A professora Simone Deos, do Instituto de Economia da Unicamp, participou do especial “O país que queremos”, publicado por O Globo, em debate sobre a manutenção do abono salarial. Criado pela Constituição de 1988, o benefício funciona como uma complementação anual de renda para trabalhadores formais que recebem até dois salários mínimos e está no centro das discussões sobre gasto público, focalização de políticas sociais e proteção ao trabalho de baixa remuneração.

Na análise de Simone Deos, o debate fiscal não deve partir automaticamente da premissa de que a existência de déficit público exige corte de despesas. Para a professora, antes de reduzir ou extinguir uma política, é necessário avaliar qual função ela cumpre. No caso do abono, seu objetivo não é combater a pobreza extrema, reduzir a informalidade ou enfrentar o desemprego, mas reforçar a renda de trabalhadores formais de baixa remuneração, grupo que continua vulnerável em uma economia marcada por baixos salários, rotatividade elevada e vínculos instáveis.

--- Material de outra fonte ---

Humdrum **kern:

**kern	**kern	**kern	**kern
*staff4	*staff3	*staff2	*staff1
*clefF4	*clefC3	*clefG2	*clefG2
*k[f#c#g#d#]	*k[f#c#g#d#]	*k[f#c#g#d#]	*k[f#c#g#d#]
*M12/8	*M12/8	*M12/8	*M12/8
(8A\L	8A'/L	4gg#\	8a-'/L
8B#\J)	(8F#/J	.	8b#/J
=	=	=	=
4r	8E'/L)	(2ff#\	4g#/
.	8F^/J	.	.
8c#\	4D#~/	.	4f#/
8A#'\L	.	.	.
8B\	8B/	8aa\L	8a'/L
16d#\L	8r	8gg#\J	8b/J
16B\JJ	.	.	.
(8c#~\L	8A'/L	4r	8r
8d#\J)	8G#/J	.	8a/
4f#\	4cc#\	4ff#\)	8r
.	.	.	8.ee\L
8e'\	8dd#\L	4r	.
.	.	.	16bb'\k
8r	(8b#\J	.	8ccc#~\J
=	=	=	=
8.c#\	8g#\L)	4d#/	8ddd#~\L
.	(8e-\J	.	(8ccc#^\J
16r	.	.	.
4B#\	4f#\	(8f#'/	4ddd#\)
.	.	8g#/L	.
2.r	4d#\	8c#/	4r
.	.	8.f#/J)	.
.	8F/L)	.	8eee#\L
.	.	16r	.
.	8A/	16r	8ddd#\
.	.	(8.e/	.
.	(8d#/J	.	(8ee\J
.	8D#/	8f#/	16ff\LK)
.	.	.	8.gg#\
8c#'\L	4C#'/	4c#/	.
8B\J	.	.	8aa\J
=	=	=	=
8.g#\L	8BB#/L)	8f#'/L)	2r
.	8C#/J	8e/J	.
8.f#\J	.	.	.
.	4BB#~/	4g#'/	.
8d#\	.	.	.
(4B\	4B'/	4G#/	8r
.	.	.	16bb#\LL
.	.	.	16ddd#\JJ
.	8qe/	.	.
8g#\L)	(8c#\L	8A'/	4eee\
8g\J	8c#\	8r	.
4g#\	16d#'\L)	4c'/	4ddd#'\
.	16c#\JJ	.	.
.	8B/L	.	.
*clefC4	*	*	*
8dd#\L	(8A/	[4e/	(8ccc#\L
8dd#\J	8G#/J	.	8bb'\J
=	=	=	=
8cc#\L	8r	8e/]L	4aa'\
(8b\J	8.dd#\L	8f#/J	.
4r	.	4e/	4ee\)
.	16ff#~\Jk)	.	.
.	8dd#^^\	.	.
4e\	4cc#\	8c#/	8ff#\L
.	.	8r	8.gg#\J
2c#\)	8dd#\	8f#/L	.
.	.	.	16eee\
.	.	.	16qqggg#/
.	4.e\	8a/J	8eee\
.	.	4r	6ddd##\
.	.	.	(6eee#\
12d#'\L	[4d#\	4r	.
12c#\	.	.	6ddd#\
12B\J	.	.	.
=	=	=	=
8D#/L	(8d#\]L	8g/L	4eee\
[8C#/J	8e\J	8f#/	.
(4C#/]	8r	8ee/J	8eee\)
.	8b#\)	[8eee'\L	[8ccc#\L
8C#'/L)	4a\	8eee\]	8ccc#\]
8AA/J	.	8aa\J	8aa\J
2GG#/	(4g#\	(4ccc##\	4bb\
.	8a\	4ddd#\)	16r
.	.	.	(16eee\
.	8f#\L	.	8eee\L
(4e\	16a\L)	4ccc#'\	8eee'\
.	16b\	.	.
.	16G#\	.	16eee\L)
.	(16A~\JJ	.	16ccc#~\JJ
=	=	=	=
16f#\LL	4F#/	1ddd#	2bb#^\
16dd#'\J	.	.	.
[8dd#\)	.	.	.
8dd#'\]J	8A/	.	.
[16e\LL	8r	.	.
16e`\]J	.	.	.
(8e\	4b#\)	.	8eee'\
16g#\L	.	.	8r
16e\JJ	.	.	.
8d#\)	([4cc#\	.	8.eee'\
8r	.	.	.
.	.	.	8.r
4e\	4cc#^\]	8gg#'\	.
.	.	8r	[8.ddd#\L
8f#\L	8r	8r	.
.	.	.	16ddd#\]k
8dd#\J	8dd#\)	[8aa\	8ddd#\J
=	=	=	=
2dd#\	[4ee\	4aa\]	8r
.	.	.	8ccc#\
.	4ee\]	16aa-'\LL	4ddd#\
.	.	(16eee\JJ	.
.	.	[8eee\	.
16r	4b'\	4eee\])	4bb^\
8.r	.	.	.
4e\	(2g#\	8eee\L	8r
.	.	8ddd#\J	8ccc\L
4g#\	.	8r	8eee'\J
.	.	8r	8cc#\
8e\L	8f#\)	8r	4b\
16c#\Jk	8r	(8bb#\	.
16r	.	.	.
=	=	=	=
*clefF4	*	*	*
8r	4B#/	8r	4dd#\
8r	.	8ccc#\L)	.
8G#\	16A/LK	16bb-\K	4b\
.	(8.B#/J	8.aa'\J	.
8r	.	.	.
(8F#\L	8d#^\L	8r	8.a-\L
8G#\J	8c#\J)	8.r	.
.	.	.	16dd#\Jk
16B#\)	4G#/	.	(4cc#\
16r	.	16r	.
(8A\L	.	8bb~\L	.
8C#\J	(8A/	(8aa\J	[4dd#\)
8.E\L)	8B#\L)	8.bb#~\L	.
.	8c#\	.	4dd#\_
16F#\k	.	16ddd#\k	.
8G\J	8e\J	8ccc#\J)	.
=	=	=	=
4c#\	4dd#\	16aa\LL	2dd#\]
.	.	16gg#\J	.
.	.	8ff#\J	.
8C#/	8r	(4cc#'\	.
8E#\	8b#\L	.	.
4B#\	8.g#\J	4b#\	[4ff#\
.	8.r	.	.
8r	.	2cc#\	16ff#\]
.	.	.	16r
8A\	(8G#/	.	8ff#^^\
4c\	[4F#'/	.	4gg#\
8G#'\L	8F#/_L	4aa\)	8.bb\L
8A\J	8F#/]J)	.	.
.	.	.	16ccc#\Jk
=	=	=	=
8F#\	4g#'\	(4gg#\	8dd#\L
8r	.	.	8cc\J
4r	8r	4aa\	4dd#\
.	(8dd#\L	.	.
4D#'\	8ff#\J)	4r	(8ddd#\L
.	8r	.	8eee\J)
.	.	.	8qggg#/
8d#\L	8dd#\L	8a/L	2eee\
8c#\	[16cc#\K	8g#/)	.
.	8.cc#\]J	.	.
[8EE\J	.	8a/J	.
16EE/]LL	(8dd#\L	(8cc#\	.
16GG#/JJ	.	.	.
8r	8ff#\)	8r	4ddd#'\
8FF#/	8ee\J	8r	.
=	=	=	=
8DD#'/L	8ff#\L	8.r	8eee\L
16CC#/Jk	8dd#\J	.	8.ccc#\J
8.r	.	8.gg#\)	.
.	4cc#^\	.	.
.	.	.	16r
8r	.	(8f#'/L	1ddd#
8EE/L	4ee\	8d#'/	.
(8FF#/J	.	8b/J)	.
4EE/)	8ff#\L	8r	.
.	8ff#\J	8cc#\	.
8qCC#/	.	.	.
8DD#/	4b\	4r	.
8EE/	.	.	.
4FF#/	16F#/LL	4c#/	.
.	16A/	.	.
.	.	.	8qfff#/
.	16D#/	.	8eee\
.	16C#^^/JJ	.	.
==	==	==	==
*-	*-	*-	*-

Simone reconhece que o desenho do programa pode ser discutido, com maior focalização nos salários mais baixos, progressividade do benefício e revisão de critérios de acesso. Porém, contesta a ideia de que o abono “não serve para nada”. Para ela, complementar a renda de trabalhadores de baixos salários constitui um objetivo legítimo de política pública e deve ser avaliado nesses termos.